As previously reported by the DC Enquirer, Hur concluded that the Department of Justice would bring no charges against Biden or members of his staff. Still, the report noted multiple cognitive failures of the sitting president during a lengthy two-day interview, including that Biden forgot when he was vice president, when his son Beau died, and other essential facts. The report also found that Biden "willfully" kept classified documents illegally. Despite this, Hur refused to bring charges because the president would portray himself to a jury as a "sympathetic, well-meaning, elderly man with a poor memory."
In response to the report, Tenney wrote to Garland to demand that it is unethical for the DoJ to bring charges against 45th President Donald Trump for allegedly mishandling classified documents because he has "mental acuity and a forceful personality" while Biden is in cognitive decline.

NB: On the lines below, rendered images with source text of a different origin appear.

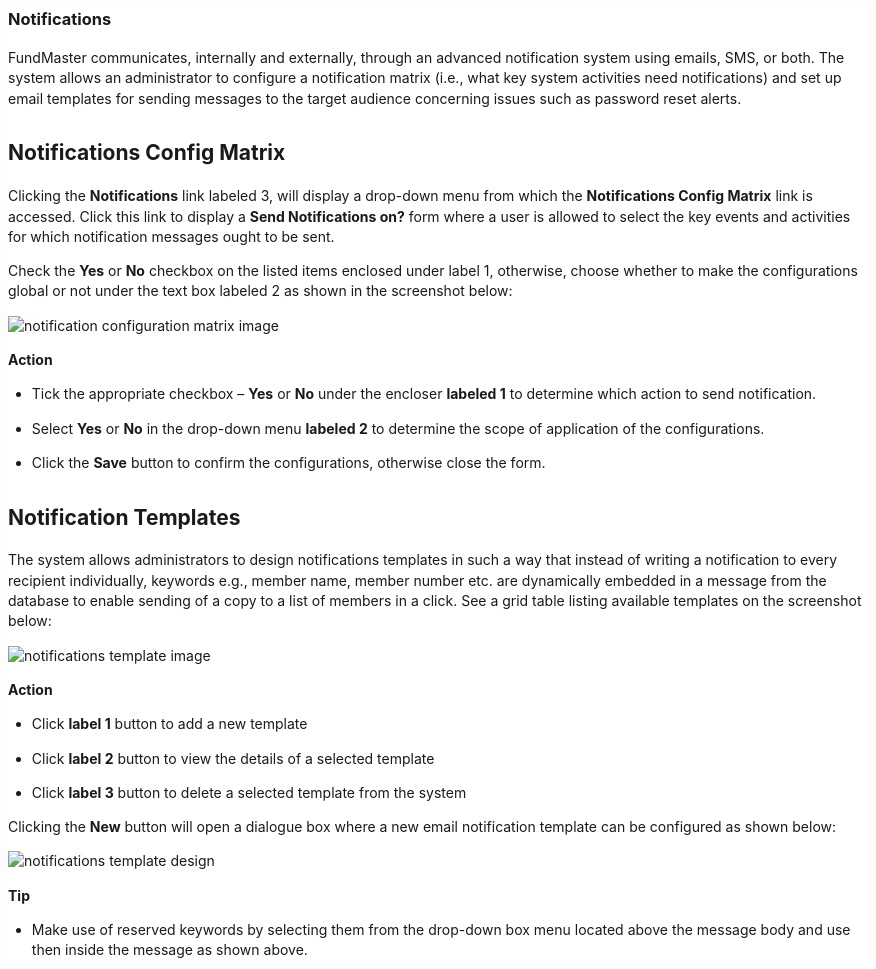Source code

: ### Notifications

FundMaster communicates, internally and externally, through an advanced notification system using emails, SMS, or both. The system allows an administrator to configure a notification matrix (i.e., what key system activities need notifications) and set up email templates for sending messages to the target audience concerning issues such as password reset alerts.


## Notifications Config Matrix

Clicking the **Notifications** link labeled 3, will display a drop-down menu from which the **Notifications Config Matrix** link is accessed. Click this link to display a **Send Notifications on?** form where a user is allowed to select the key events and activities for which notification messages ought to be sent.

Check the **Yes** or **No** checkbox on the listed items enclosed under label 1, otherwise, choose whether to make the configurations global or not under the text box labeled 2 as shown in the screenshot below:

<img  alt="notification configuration matrix image" width="80%" height="auto"  class="center"  src="../media/adfd5.png">  


**Action**

-   Tick the appropriate checkbox – **Yes** or **No** under the encloser **labeled 1** to determine which action to send notification.

-   Select **Yes** or **No** in the drop-down menu **labeled 2** to determine the scope of application of the configurations.

-   Click the **Save** button to confirm the configurations, otherwise close the form.
  

## Notification Templates

The system allows administrators to design notifications templates in such a way that instead of writing a notification to every recipient individually, keywords e.g., member name, member number etc. are dynamically embedded in a message from the database to enable sending of a copy to a list of members in a click. See a grid table listing available templates on the screenshot below:

<img  alt="notifications template image" width="98%" height="auto"  class="center"  src="../media/adfd6.png">  


**Action**

-   Click **label 1** button to add a new template

-   Click **label 2** button to view the details of a selected template

-   Click **label 3** button to delete a selected template from the system
  

Clicking the **New** button will open a dialogue box where a new email notification template can be configured as shown below:

<img  alt="notifications template design" width="90%" height="auto"  class="center"  src="../media2/notificationtempdesign.png">  


**Tip**

- Make use of reserved keywords by selecting them from the drop-down box menu located above the message body and use then inside the message as shown above.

"After concluding that President Biden knowingly and willfully removed, mishandled, and disclosed classified documents repeatedly over a period of decades, Mr. Hur nevertheless recommended that charges not be brought against him. Special Counsel's reasoning was alarming," Tenney wrote, per Fox News. "He recited numerous instances in which President Biden exhibited dramatically compromised mental faculties and concluded that a jury would be likely to perceive President Biden as a sympathetic and forgetful old man."
"We don't prosecute or decline to prosecute people based on their personalities or on the public's anticipated perception of them. If Special Counsel finds that the evidence forms a reasonable basis to bring charges, he must do so," she explained, adding that the DoJ must bring charges unless, as the report makes clear, Biden is mentally unfit to stand trial. "Being unable to remember what position he held, and when, is exceptionally concerning. Being unable to remember when one's child died – even within a time frame of several years – is perhaps more a more damning reflection of his mental impairment."
Given Robert Hur's findings, Tenney insisted that Attorney General Garland explore the possibility of utilizing the 25th Amendment to remove Biden from office. The 25th Amendment allows the president's cabinet to hold a vote to remove the president if they deem him to be mentally or physically unable to perform his duties as Commander-in-Chief. The Senate and House of Representatives would then have to vote on whether the president would be removed, requiring two-thirds of each chamber to remove the president.
While President Biden attempted to defend his record on Thursday with a surprise national address and press conference, he seemingly failed to convince the American public that his memory is what it used to be. Biden said that his memory was "fine" and that he is a "well-meaning" elderly man who is the most qualified Democrat to challenge Trump in November. While Biden attempted to save face, he made a major blunder when he confused the president of Egypt with the president of Mexico, leading to endless mockery in the press and on social media.
The 81-year-old President Biden is clearly having issues with his mental sharpness. It is simply unarguable that the aging Democrat isn't at the same cognitive level that he was when he was Obama's vice president. The most demanding job in the world has taken its toll on Biden, and the fact that he is running for a second term, where he would be 86 at its conclusion, should frighten every American.